* Listed records *
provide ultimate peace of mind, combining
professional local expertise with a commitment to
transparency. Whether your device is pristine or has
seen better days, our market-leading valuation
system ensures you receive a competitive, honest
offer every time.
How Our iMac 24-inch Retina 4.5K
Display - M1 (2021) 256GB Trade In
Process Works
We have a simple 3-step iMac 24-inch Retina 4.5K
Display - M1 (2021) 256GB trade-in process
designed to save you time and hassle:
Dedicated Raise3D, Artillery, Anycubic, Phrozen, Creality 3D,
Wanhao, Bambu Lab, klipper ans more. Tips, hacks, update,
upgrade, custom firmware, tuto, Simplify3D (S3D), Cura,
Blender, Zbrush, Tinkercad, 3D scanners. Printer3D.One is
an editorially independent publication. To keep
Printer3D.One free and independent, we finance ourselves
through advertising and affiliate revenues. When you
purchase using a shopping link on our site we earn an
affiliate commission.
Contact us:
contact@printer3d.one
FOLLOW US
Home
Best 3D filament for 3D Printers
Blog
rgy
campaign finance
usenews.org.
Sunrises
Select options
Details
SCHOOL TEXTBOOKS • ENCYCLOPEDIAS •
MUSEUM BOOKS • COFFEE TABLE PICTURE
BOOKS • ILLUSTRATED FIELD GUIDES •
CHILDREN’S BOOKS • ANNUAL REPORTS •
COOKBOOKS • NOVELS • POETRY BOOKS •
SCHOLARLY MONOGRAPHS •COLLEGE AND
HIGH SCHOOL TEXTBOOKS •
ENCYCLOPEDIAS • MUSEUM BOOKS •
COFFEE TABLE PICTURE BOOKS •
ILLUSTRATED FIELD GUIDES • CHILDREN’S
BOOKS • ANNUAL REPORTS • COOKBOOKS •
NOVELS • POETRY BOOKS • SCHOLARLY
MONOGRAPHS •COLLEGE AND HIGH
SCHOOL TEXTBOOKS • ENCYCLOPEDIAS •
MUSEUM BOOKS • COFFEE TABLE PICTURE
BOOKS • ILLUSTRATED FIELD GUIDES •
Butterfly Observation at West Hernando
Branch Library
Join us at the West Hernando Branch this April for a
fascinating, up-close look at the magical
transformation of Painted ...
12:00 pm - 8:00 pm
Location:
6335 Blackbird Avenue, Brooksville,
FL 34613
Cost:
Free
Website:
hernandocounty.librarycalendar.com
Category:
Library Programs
* * *
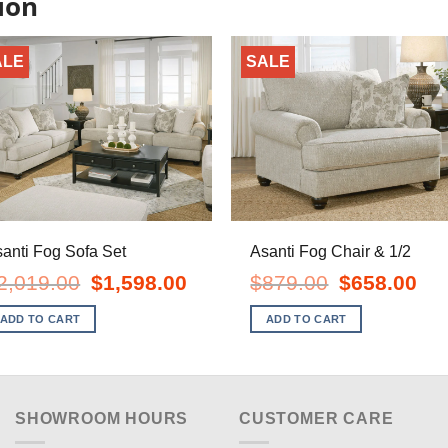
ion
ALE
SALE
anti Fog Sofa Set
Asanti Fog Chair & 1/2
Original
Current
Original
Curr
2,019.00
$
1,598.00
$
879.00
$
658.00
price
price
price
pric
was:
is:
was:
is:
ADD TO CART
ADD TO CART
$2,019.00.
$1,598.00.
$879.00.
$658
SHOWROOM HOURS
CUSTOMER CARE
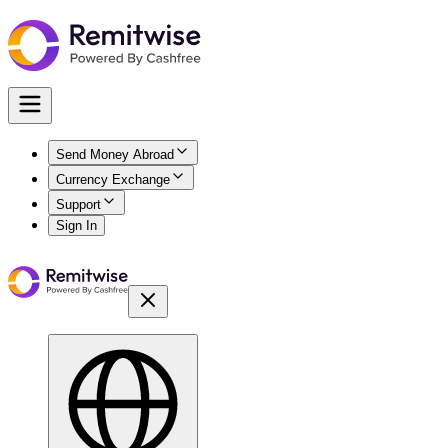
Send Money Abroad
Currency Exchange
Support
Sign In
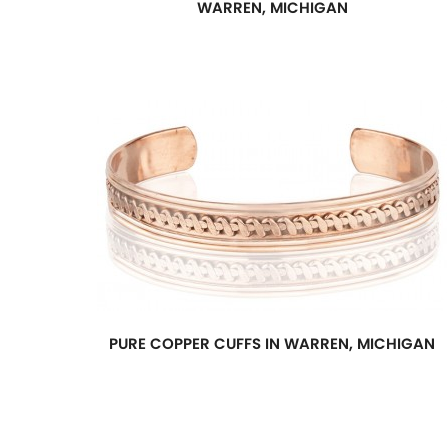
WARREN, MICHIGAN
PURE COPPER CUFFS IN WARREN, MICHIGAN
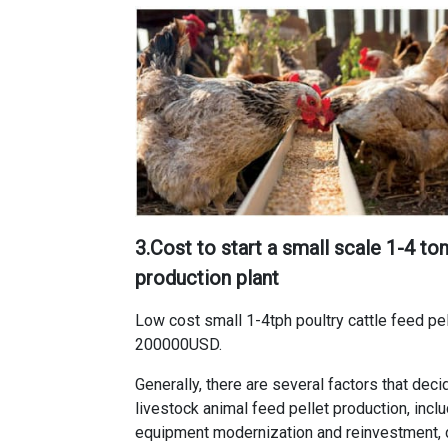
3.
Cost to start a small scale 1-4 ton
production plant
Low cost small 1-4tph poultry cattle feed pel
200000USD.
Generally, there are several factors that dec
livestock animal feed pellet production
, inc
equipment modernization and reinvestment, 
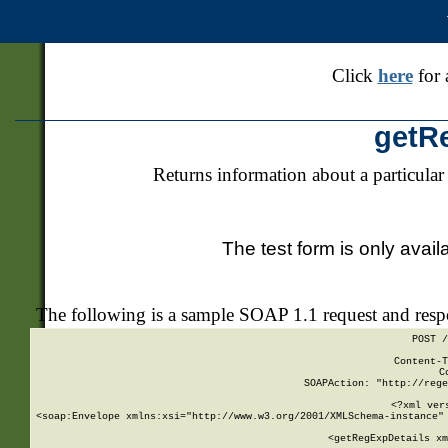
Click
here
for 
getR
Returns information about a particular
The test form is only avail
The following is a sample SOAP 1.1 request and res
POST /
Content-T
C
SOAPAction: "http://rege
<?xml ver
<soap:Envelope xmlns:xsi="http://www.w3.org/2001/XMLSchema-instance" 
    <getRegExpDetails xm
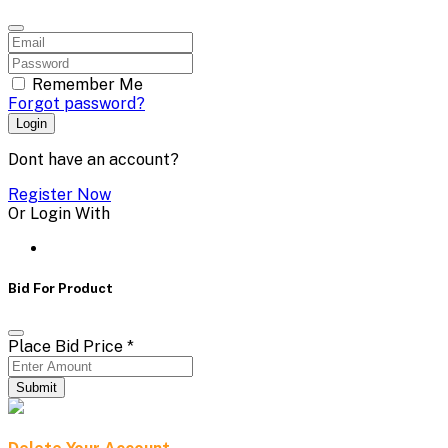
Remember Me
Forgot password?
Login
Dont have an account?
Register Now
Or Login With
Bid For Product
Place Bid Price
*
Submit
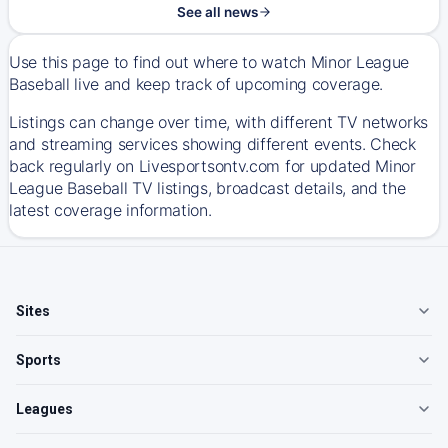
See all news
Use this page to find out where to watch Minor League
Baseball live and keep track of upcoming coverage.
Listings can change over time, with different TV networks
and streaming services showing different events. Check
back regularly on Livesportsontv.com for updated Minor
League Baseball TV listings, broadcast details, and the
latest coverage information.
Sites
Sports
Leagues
* * *
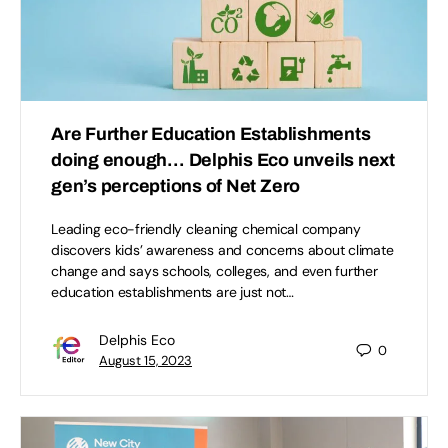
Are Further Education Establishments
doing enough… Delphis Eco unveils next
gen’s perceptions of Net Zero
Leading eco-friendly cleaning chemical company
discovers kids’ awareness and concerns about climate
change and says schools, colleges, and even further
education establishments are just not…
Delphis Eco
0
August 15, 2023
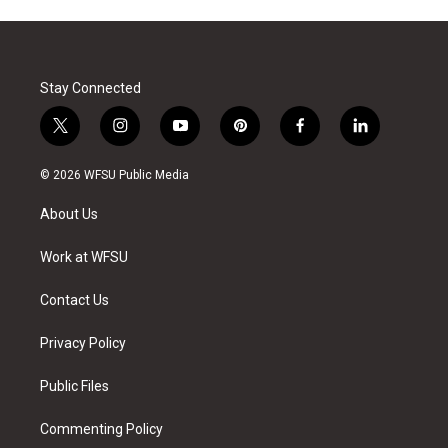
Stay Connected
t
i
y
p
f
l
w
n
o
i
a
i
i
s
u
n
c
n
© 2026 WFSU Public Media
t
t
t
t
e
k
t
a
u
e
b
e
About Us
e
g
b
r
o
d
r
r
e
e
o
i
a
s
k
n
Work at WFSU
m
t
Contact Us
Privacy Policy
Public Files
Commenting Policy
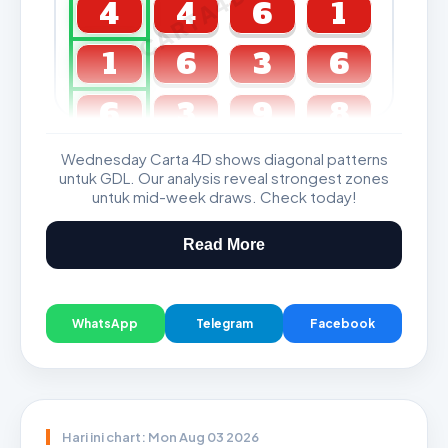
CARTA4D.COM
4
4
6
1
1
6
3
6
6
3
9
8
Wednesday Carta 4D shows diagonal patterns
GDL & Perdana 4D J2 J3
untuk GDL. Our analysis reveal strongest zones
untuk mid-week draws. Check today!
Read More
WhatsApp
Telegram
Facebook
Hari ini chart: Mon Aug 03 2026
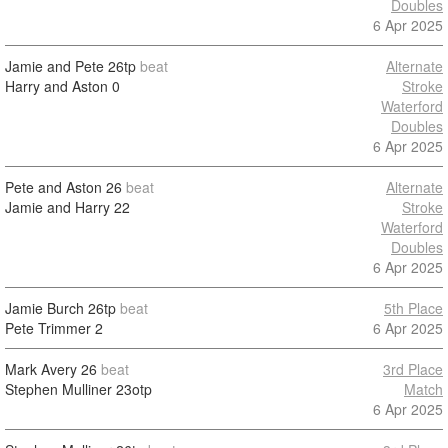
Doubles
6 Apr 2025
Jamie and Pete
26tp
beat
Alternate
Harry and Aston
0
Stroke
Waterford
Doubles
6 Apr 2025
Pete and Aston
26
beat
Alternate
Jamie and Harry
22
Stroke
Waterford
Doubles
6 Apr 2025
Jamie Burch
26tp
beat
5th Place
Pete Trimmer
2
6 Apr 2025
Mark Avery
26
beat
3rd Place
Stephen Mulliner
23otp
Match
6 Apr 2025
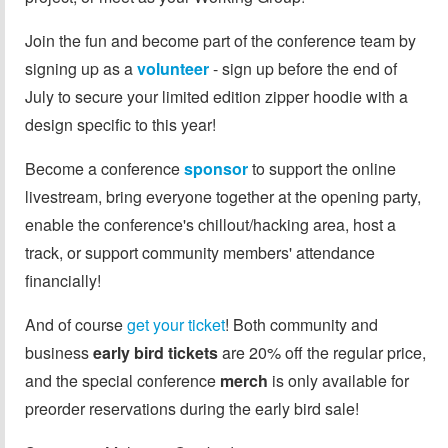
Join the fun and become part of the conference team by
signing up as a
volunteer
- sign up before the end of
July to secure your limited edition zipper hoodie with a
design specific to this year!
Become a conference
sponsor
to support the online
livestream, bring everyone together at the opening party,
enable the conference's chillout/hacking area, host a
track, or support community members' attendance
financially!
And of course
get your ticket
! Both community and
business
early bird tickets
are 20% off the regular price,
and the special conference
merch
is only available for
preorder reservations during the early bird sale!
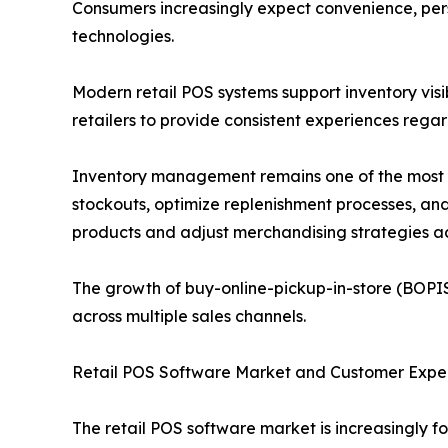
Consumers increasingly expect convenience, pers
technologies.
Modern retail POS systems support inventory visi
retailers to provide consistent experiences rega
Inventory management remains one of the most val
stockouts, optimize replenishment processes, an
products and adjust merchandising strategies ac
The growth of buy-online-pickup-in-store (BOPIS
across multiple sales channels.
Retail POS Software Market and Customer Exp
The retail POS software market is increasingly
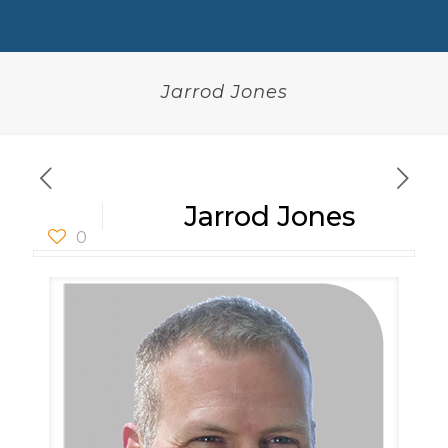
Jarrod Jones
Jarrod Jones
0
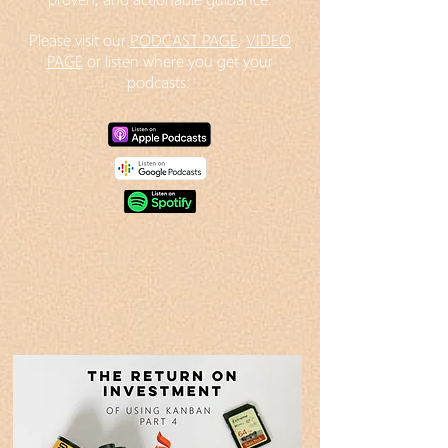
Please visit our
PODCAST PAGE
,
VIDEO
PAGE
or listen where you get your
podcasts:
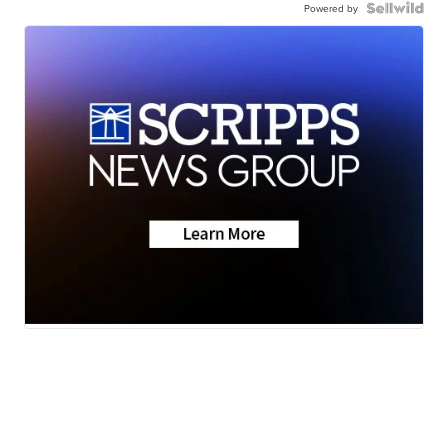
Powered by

* Work to be completed *
Go through the entries and copy every line with "MICHIGAN".

* Reply *
WARREN, MICHIGAN
PURE COPPER CUFFS IN WARREN, MICHIGAN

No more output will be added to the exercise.